*Task item*: Please start at the first line of the records beneath and quote each line exactly, ending with the line containing "The Telegraph: лучшие сексуальные сцены".

Stored items from a collection
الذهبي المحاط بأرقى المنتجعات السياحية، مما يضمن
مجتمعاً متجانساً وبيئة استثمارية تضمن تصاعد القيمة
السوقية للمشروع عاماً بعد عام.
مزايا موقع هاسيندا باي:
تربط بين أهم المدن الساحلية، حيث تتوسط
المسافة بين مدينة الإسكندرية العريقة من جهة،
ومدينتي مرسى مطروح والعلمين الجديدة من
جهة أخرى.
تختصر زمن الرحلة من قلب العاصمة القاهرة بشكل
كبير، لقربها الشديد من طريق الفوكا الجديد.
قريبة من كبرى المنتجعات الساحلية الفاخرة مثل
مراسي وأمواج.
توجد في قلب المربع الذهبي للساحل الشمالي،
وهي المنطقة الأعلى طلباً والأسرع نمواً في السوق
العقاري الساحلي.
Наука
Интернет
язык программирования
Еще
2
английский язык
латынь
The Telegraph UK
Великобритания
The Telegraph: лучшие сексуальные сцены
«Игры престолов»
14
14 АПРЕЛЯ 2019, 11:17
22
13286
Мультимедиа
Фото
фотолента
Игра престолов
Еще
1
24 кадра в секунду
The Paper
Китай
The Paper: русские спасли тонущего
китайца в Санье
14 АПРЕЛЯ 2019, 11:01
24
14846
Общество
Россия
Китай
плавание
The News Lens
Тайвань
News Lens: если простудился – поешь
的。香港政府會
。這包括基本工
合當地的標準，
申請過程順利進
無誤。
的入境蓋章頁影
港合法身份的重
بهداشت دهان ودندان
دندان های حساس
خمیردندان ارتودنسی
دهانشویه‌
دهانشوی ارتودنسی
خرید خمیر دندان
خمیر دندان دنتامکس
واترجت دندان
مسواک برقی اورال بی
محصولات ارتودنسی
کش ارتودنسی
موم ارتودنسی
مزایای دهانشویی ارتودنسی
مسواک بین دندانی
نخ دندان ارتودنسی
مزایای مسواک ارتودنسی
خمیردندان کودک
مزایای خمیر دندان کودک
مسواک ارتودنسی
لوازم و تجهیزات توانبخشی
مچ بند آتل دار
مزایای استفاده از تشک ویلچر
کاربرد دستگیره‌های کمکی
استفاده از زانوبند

*Output for this exercise*:
الذهبي المحاط بأرقى المنتجعات السياحية، مما يضمن
مجتمعاً متجانساً وبيئة استثمارية تضمن تصاعد القيمة
السوقية للمشروع عاماً بعد عام.
مزايا موقع هاسيندا باي:
تربط بين أهم المدن الساحلية، حيث تتوسط
المسافة بين مدينة الإسكندرية العريقة من جهة،
ومدينتي مرسى مطروح والعلمين الجديدة من
جهة أخرى.
تختصر زمن الرحلة من قلب العاصمة القاهرة بشكل
كبير، لقربها الشديد من طريق الفوكا الجديد.
قريبة من كبرى المنتجعات الساحلية الفاخرة مثل
مراسي وأمواج.
توجد في قلب المربع الذهبي للساحل الشمالي،
وهي المنطقة الأعلى طلباً والأسرع نمواً في السوق
العقاري الساحلي.
Наука
Интернет
язык программирования
Еще
2
английский язык
латынь
The Telegraph UK
Великобритания
The Telegraph: лучшие сексуальные сцены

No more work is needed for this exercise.